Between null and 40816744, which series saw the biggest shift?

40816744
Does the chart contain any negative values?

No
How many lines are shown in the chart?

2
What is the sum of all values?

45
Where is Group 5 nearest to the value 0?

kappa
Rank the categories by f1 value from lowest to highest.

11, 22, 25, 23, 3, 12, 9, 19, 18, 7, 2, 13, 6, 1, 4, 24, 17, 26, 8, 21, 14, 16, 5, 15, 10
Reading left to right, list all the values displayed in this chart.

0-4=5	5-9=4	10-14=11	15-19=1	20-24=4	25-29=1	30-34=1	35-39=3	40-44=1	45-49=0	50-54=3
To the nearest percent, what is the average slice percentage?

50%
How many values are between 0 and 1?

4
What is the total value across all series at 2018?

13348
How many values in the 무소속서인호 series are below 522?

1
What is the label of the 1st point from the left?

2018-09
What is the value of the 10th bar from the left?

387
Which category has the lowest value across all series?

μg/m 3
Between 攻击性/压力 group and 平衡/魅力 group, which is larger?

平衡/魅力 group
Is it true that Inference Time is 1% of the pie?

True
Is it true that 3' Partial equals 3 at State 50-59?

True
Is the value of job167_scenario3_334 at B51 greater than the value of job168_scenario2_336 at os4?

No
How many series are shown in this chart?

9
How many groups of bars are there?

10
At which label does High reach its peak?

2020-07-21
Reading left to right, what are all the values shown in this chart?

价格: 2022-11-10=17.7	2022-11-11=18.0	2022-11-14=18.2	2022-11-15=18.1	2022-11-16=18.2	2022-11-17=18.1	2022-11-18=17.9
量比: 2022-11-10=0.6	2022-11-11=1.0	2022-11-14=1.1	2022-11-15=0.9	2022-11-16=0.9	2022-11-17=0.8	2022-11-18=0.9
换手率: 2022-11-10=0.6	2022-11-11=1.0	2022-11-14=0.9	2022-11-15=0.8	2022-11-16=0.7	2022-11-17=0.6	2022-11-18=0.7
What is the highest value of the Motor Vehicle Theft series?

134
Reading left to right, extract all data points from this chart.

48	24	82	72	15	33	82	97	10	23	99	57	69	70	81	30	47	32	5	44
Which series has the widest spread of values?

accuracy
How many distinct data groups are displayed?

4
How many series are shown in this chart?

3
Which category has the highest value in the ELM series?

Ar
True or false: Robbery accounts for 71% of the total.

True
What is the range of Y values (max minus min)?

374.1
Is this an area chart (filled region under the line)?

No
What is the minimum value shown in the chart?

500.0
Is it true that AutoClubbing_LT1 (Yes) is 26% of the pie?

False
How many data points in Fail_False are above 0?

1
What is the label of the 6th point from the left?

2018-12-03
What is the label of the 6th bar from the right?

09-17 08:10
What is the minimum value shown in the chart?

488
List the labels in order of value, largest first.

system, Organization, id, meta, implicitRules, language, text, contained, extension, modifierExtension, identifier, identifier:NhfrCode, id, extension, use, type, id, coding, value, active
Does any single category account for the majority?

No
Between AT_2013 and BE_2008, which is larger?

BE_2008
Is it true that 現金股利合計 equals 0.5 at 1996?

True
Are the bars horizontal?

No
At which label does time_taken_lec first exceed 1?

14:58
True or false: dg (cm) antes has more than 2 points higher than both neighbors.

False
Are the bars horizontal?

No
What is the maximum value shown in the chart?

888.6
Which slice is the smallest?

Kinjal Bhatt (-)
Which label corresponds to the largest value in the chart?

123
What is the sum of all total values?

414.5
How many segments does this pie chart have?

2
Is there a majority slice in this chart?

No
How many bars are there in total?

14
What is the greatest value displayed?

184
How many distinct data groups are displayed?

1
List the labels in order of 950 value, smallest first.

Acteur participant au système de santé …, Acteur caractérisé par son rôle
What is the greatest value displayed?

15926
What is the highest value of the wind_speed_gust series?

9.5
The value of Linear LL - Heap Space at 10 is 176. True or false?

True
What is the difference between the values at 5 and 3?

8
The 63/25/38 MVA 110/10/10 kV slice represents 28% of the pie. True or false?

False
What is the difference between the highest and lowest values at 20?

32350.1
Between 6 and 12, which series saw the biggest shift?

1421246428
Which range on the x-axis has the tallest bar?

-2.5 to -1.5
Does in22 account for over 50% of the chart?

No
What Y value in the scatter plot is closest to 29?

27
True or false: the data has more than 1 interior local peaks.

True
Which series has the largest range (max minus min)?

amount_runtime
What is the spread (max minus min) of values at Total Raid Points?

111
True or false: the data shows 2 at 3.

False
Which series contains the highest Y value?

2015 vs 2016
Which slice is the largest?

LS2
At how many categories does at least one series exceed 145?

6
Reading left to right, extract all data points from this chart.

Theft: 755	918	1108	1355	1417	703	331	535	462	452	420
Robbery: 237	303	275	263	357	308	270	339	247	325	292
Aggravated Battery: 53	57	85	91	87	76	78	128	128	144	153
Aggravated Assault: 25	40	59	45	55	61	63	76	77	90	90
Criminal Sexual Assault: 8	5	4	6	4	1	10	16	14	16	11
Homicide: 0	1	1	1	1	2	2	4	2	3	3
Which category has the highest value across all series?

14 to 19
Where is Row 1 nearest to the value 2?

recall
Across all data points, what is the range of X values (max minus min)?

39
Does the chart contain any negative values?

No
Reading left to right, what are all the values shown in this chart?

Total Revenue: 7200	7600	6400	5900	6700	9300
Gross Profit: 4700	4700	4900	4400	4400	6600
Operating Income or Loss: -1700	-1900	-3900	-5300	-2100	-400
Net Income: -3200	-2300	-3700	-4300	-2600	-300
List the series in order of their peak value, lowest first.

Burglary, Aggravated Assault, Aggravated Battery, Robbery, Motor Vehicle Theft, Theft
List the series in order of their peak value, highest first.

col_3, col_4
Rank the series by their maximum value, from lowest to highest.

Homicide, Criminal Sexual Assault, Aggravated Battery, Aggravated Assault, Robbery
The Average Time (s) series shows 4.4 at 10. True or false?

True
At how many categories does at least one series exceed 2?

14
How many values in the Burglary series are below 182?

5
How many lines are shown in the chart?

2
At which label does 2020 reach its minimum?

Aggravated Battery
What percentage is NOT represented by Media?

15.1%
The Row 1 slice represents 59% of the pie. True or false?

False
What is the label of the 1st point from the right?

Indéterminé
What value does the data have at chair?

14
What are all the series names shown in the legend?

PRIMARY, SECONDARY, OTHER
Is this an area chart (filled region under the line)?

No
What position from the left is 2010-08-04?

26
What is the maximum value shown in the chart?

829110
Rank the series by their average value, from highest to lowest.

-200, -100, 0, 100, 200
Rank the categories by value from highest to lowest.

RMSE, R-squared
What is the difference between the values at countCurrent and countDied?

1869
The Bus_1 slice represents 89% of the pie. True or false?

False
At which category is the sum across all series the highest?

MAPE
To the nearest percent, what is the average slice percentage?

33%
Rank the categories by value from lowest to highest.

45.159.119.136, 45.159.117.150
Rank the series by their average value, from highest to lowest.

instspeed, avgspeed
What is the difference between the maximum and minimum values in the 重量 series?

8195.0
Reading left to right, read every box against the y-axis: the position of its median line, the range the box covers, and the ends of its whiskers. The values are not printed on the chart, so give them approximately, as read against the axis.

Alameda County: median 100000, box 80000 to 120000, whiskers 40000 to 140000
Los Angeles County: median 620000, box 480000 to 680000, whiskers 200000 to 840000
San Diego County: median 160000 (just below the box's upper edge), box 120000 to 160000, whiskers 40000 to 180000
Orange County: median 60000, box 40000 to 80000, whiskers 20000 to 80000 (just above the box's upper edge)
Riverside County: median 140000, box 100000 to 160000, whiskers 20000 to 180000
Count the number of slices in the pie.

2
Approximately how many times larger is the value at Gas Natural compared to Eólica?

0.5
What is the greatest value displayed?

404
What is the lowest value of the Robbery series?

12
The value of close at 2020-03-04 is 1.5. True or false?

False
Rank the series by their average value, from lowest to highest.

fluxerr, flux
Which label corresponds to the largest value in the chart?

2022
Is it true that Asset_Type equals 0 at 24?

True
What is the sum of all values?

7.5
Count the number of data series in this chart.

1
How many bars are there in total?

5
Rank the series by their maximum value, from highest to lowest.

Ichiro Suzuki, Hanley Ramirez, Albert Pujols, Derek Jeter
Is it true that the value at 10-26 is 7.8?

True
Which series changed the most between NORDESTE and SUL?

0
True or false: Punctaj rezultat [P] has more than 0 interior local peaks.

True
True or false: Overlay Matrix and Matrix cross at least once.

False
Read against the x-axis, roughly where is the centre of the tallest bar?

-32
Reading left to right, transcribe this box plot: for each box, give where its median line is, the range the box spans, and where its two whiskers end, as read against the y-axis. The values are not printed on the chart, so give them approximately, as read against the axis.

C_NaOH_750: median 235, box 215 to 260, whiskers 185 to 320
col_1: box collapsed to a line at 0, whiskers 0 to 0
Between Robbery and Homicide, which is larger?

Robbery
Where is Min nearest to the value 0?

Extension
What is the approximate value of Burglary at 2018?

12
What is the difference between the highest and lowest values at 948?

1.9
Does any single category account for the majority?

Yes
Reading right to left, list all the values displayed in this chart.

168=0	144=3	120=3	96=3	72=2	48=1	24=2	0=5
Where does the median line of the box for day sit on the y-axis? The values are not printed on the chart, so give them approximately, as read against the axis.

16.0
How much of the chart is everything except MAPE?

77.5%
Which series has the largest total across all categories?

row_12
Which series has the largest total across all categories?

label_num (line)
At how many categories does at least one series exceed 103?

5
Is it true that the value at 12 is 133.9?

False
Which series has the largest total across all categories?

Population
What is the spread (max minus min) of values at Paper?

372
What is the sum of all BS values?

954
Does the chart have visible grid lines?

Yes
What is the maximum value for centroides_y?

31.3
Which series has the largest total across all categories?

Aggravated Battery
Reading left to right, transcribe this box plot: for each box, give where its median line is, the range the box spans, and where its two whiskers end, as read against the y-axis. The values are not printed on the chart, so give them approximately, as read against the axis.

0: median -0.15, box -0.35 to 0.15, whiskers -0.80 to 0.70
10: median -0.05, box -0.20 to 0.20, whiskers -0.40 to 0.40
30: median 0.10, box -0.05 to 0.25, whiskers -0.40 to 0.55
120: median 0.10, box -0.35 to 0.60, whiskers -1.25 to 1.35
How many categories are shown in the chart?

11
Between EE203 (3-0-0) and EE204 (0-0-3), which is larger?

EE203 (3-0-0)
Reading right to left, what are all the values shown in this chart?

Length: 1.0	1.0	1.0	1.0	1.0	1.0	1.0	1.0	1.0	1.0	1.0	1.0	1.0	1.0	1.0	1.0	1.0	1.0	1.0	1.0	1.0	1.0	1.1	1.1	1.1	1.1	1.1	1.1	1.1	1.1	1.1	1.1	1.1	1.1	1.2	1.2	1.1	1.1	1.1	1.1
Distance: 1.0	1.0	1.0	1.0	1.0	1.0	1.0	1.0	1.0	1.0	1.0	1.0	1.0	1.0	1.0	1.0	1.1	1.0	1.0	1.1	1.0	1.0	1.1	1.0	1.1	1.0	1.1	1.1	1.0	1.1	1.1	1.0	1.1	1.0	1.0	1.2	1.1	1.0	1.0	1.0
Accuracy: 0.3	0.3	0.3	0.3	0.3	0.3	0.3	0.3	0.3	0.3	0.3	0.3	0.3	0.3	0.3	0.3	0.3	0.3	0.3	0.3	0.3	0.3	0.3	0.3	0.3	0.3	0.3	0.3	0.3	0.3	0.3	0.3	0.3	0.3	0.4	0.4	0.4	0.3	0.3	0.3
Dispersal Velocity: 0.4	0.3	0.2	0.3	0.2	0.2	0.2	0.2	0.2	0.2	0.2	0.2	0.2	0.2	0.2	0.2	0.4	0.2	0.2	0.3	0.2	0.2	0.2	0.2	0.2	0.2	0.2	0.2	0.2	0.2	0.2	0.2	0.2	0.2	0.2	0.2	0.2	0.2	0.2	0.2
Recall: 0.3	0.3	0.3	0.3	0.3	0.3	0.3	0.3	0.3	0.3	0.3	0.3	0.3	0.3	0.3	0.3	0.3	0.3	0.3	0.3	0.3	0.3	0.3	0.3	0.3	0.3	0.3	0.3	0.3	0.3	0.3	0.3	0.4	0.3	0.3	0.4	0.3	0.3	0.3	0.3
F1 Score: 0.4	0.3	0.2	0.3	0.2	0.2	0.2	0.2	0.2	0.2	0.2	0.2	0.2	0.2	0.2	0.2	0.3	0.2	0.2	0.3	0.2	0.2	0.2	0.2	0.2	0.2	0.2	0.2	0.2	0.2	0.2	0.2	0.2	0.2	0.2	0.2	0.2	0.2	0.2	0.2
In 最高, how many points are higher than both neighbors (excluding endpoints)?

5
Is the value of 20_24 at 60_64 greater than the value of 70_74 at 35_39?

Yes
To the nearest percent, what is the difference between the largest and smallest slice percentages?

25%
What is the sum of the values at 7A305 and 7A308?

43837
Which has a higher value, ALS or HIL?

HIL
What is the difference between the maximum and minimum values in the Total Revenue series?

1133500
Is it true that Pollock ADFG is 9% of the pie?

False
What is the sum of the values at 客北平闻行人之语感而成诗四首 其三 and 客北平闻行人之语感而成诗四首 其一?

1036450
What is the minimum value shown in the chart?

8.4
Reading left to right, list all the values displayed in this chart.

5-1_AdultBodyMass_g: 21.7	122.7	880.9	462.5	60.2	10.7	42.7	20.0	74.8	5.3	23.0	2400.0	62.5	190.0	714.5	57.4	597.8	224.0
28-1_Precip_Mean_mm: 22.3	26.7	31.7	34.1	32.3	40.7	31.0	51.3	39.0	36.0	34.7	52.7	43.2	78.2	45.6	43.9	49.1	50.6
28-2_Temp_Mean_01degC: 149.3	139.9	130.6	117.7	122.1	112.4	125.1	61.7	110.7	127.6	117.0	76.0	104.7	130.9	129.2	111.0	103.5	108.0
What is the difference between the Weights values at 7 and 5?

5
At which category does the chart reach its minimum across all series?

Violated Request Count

================

Task directions —
Convert the records, starting at the first line and ending at the line that contains "Where is Group 5 nearest to the value 0?" (both included), into a Markdown table with the columns Row and Text. Number each line in the Row column, put the line itself in Text, and leave out blank lines.

Output of the task —
| Row | Text |
|---|---|
| 1 | Between null and 40816744, which series saw the biggest shift? |
| 2 | 40816744 |
| 3 | Does the chart contain any negative values? |
| 4 | No |
| 5 | How many lines are shown in the chart? |
| 6 | 2 |
| 7 | What is the sum of all values? |
| 8 | 45 |
| 9 | Where is Group 5 nearest to the value 0? |